Eine Leiche im Priesterornat; doch es ist nicht der Priester. Eine weitere Leiche, halbnackt, doch es liegt kein Missbrauch vor. Ein Killer, der seine gerechte Strafe für den Mord an seinen Eltern abgesessen hat. Oder war er es am Ende doch nicht?

Frankie Sheehan hat in diesem Band viele Rätsel zu lösen. Vielleicht war es die ein oder andere Verstrickung zu viel. Oder ich war nach dem ersten Band „Zu nah“, der mir super gefallen hat, mit zu hohen Erwartungen ans Buch gegangen. Oder ich bin mit dem falschen Lesebein aufgestanden… Oder, oder, oder. Warum auch immer, der Funke ist bei mir nicht übergesprungen. Die Figuren stimmen, die etwas düstere Atmosphäre stimmt auch.

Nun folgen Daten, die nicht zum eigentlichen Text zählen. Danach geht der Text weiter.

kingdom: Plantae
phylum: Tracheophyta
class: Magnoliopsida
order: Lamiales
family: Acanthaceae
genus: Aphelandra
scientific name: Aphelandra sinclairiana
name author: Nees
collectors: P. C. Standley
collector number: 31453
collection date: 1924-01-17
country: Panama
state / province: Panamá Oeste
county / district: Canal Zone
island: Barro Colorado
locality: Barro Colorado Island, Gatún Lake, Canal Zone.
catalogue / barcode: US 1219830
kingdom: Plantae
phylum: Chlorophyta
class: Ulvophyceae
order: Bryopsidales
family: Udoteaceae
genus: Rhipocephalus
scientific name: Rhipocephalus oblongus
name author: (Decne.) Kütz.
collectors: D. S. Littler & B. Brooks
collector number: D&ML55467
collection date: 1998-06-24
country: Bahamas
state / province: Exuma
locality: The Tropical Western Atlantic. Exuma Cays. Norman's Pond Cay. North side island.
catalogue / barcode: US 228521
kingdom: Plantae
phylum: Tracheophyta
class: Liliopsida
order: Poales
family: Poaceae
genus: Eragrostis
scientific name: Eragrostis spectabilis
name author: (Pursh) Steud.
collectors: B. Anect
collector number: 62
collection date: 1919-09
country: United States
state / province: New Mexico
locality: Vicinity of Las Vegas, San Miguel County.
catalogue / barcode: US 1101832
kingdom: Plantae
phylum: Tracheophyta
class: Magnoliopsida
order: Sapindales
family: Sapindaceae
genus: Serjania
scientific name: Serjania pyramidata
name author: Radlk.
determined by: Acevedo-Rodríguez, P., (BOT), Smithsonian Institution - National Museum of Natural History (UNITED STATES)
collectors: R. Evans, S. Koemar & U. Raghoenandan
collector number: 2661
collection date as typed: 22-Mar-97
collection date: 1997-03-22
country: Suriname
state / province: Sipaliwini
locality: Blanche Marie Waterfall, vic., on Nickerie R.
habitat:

Aber der Fall/die Fälle haben mich nicht mitgerissen. Zündstoff wäre genug da, doch die Autorin schafft es einfach nicht mich dauerhaft für die Story zu begeistern. Es kommen immer mal spannende Momente auf, doch dann wird das Potential nicht ausgeschöpft, ein spannungsdämpfender Blick in die Vergangenheit geworfen, oder irgendwas wiederholt. Ich mag Frankie, ich mochte Band 1, somit würde ich der Reihe noch mal eine Chance geben. Aber der vorliegende Band hat mich doch etwas enttäuscht zurückgelassen.